Frozen vegetable freezer burn
The Scientific Reason Freezer Burn Happens
By Aimee Lamoureux
Freezer burn can be identified by a telltale layer of ice crystals that form over the top of the food item when refrigerated, causing meat to turn dull gray, and causing vegetables and fruits to become rough and shriveled. It also impacts the taste and texture of the food, making it tougher to chew and giving it a bland and dry taste.
Freezer burn takes place when the outer layer of the food loses moisture due to its exposure to the cold air inside the freezer. Over time, the frozen water molecules undergo sublimation — a process in which the solid ice changes into a gas — causing a layer of ice crystals to coat the food, which will become dehydrated, dry, and shriveled.

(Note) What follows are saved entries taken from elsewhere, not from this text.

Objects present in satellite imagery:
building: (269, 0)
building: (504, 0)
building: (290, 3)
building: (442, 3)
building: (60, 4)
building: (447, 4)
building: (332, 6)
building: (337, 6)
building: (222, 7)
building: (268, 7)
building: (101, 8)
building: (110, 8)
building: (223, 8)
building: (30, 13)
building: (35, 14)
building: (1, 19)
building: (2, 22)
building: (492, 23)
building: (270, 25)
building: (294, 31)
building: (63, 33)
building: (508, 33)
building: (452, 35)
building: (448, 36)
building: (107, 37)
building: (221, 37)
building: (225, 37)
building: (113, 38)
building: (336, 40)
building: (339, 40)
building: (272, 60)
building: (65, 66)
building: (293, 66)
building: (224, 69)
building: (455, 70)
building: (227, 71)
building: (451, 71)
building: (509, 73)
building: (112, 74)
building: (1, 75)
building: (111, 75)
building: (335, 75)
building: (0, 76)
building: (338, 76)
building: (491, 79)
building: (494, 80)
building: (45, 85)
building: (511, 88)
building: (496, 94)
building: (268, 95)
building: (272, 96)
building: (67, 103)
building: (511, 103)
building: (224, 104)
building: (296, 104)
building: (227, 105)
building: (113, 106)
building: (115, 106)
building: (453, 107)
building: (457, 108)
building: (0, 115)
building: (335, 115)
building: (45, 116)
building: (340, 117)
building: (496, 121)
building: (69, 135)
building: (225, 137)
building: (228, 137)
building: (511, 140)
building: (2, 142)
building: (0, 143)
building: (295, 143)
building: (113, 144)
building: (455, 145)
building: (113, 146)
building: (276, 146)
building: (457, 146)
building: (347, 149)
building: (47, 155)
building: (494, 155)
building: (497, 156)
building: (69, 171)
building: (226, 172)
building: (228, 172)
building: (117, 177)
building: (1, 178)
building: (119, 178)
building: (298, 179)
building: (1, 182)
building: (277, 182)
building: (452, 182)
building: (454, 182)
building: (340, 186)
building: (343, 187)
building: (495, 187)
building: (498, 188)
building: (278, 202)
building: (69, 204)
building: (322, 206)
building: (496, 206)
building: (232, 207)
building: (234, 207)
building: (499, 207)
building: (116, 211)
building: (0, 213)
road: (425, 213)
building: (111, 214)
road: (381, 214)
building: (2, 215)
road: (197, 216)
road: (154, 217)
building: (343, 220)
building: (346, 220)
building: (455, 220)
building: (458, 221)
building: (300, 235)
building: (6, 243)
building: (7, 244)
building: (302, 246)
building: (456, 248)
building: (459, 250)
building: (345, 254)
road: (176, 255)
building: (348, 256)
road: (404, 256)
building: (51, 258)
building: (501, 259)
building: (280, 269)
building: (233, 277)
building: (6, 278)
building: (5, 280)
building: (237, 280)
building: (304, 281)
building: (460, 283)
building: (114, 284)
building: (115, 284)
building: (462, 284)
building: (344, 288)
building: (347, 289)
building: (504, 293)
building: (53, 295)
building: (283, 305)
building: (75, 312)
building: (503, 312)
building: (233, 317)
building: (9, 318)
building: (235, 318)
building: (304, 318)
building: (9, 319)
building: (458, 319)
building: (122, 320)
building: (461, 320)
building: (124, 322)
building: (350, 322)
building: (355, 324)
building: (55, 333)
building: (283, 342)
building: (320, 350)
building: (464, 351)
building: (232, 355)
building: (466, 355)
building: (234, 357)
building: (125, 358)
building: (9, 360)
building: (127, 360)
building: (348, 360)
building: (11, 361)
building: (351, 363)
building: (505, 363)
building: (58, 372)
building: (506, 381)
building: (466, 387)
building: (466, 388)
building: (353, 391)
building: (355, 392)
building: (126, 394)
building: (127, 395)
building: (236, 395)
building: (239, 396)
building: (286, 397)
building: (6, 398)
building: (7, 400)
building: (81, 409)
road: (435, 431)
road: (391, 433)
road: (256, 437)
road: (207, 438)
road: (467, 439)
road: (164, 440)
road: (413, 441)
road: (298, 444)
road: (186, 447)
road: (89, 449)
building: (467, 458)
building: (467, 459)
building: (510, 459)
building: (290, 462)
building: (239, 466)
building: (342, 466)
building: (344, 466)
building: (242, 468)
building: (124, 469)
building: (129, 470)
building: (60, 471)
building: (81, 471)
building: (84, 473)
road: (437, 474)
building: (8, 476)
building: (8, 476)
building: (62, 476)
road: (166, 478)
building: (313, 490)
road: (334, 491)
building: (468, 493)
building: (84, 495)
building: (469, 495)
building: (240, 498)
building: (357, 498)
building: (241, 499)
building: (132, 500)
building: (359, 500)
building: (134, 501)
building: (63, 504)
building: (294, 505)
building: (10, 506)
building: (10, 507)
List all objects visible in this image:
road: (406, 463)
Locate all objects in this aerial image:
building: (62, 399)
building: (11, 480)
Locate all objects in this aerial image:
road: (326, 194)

To avoid freezer burn, make sure that the food has cooled down completely before putting it in the freezer, thereby preventing excess steam from being trapped along with the food, which can cause more ice crystals to form. It’s also important to wrap the foods tightly and store them in air-tight, freezer-safe containers, ensuring no excess air is trapped inside the package.
Lastly, the longer that food sits in the freezer, the more likely it is to develop freezer burn, so it is a good idea to use or toss any items that may have been in there for too long. That said, foods with freezer burn are still safe to eat; these foods can be defrosted and heated up, or the affected sections can be cut away before the meal is reheated.